## Exercise text
EU Structural Funds: European Parliament wants stronger rules and more transparency

The European Parliament today demanded stronger rules and more transparency for EU structural funds in the next financing period 2013 to 2020. National authorities in charge of paying out the money should be subject to a certification procedure, the European Parliament said in a Report tabled by the Vice-Chairman of the Regional Development Committee, Markus Pieper MEP.

EU money should only be paid out if the Member State has properly implemented EU legislation, for example concerning public procurement or price regulation. In order to combat fraud, the European Parliament demands "a procedure for the systematic interruption and suspension of payments" as soon as evidence suggests a misuse of EU funds. Funding pledges should be offset against improperly received funds not yet paid back. In addition, the EU Commission should publish an annual "failure scoreboard", the Parliament said. Markus Pieper said: "The European Commission must take a closer look at where and how its billions of Euros in structural funds are being used. Controls must be concentrated in those areas that had the biggest problems in the past".

In addition, the EU structural funds should provide bigger support for border regions. The European Parliament today proposed to raise their share in the structural funds from 2.5% today to 7% in the future. Assuming the overall budget for structural funds would remain stable, this would amount to a rise from €7.8 billion today to €18 billion in the next financing period. "We need more cross-border motorway connections, railway lines, and shipping possibilities in order to generate economic growth", Mr Pieper said.

The European Parliament was divided over the question of introducing a new funding category for relatively well-off regions with a GDP between 75% and 90% of the EU average. The Socialists and Greens continue to push for the introduction of such a new fund, which would cost up to €20 billion in the next financing period. "Establishing a new fund on a permanent basis would remove all incentives for these regions to use EU money efficiently in order to provide structural improvements. It's easy to lie back and to nothing", Mr Pieper concluded.

## Required action 1
What share of the structural funds does the European Parliament propose to give border regions, according to the article on EU structural funds?
## Required action 2
Please rewrite the paragraph of the article on EU structural funds that begins "EU money should only be paid out" as a short bulleted list that keeps its main facts.
## Required action 3
Using the article on EU structural funds, explain why Markus Pieper opposes a permanent new fund for relatively well-off regions.

## Given material
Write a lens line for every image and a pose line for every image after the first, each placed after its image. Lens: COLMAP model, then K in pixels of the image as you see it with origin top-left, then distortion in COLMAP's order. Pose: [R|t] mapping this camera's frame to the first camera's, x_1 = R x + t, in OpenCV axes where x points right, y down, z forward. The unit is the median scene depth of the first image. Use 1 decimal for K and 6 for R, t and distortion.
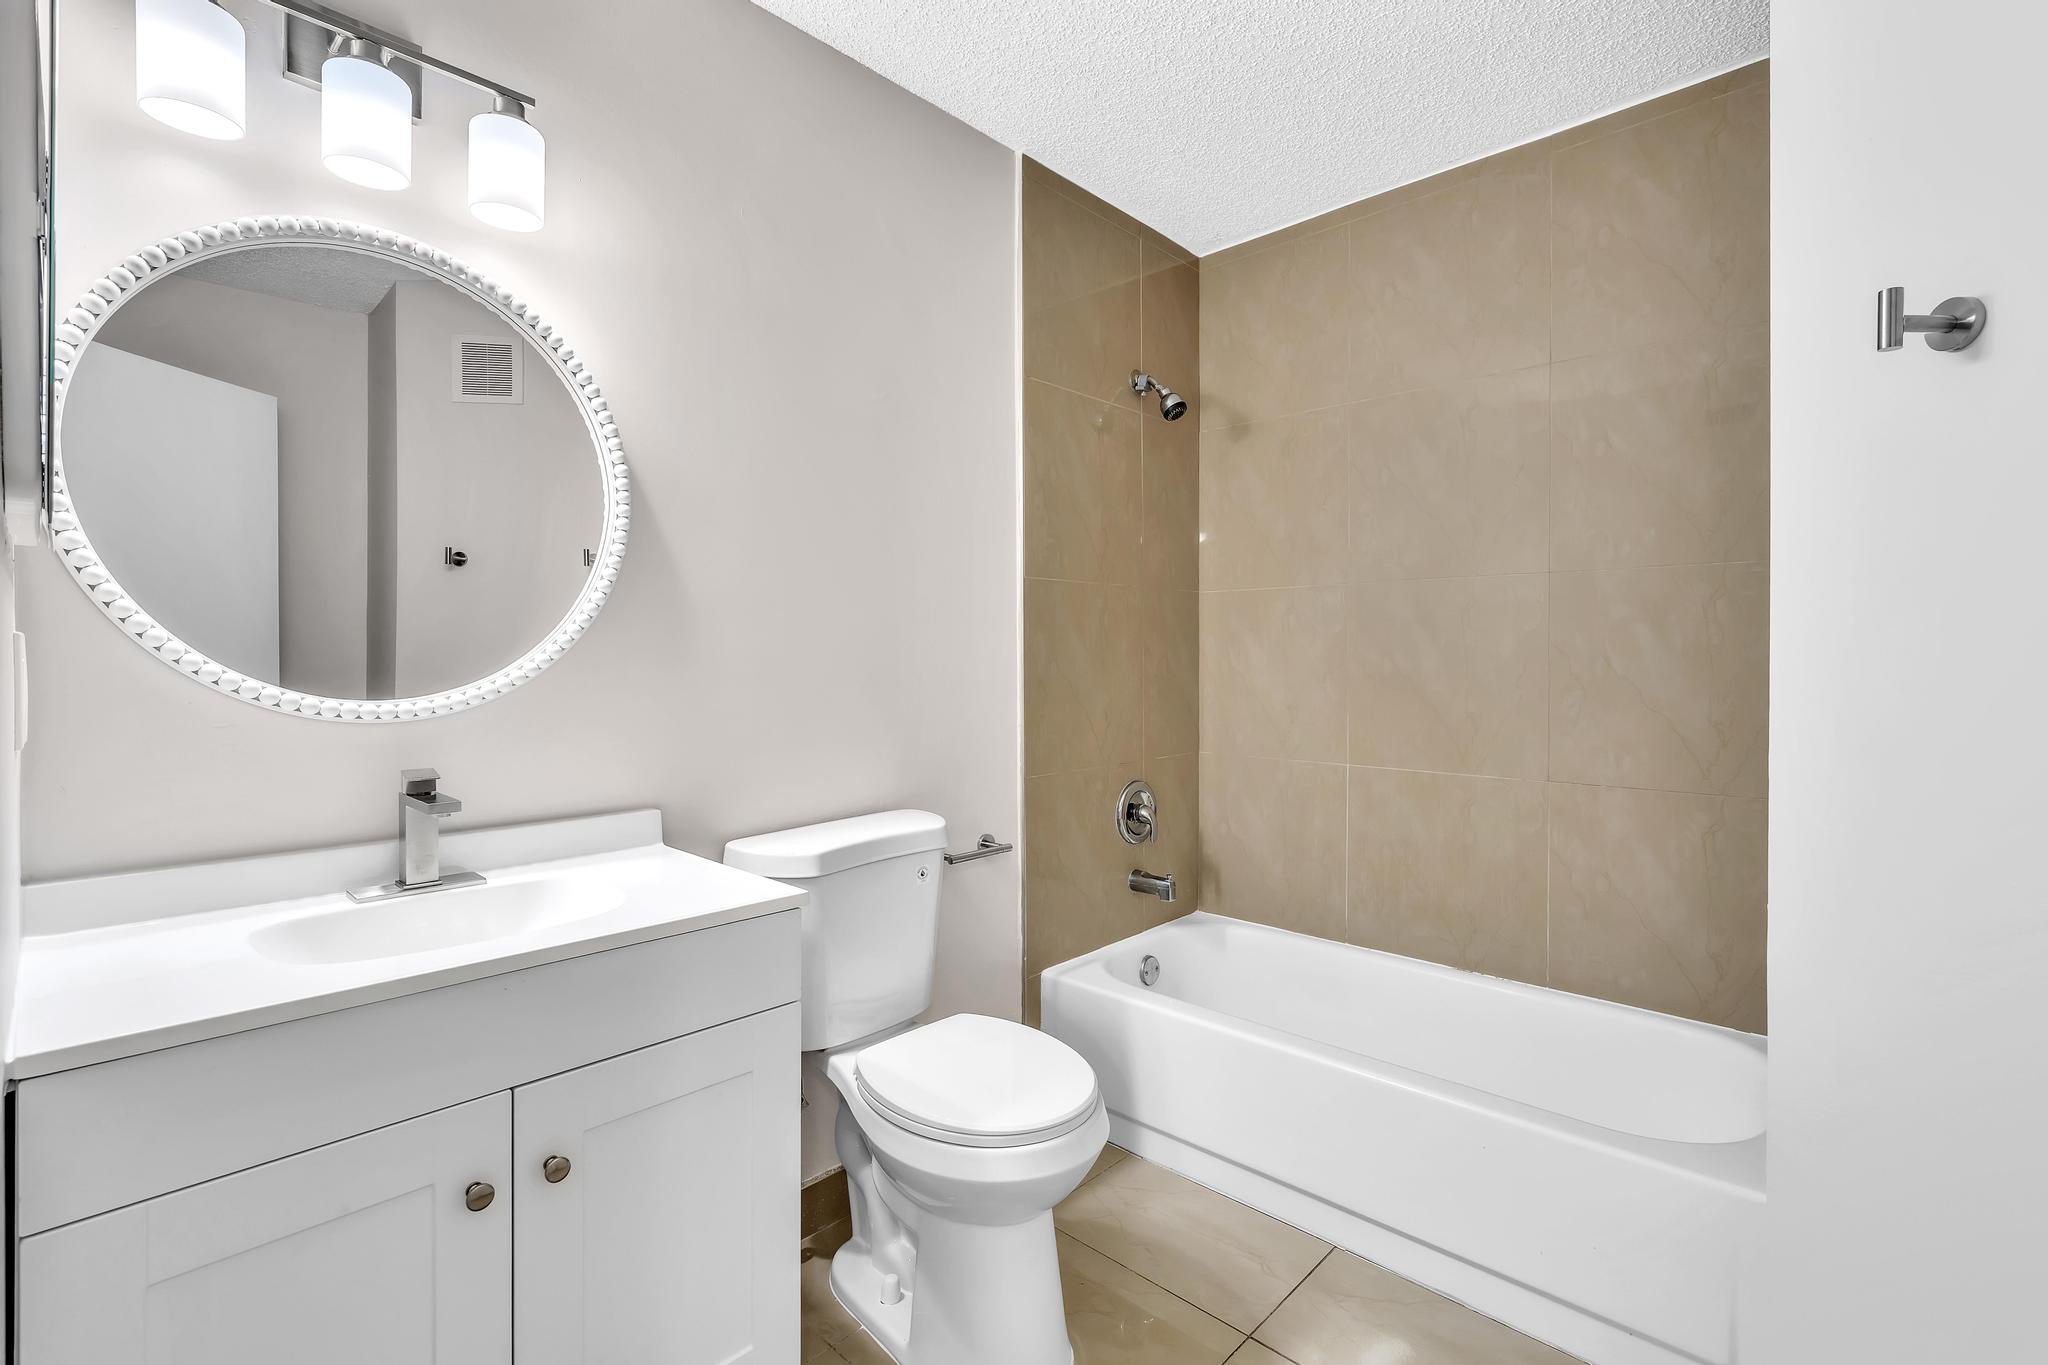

## Your solution 1
It proposes raising their share from 2.5% to 7%.

## Your solution 2
- EU money should be paid only if the Member State has properly implemented EU legislation, such as rules on public procurement or price regulation.
- To combat fraud, Parliament demands a procedure for systematically interrupting and suspending payments as soon as evidence suggests misuse of EU funds.
- Funding pledges should be offset against improperly received funds not yet paid back.
- The EU Commission should publish an annual "failure scoreboard."
- Markus Pieper said the Commission must look more closely at where and how structural funds are used, and that controls should focus on areas with the biggest past problems.

## Your solution 3
He argues that a permanent fund for regions with a GDP between 75% and 90% of the EU average would remove their incentive to use EU money efficiently to make structural improvements.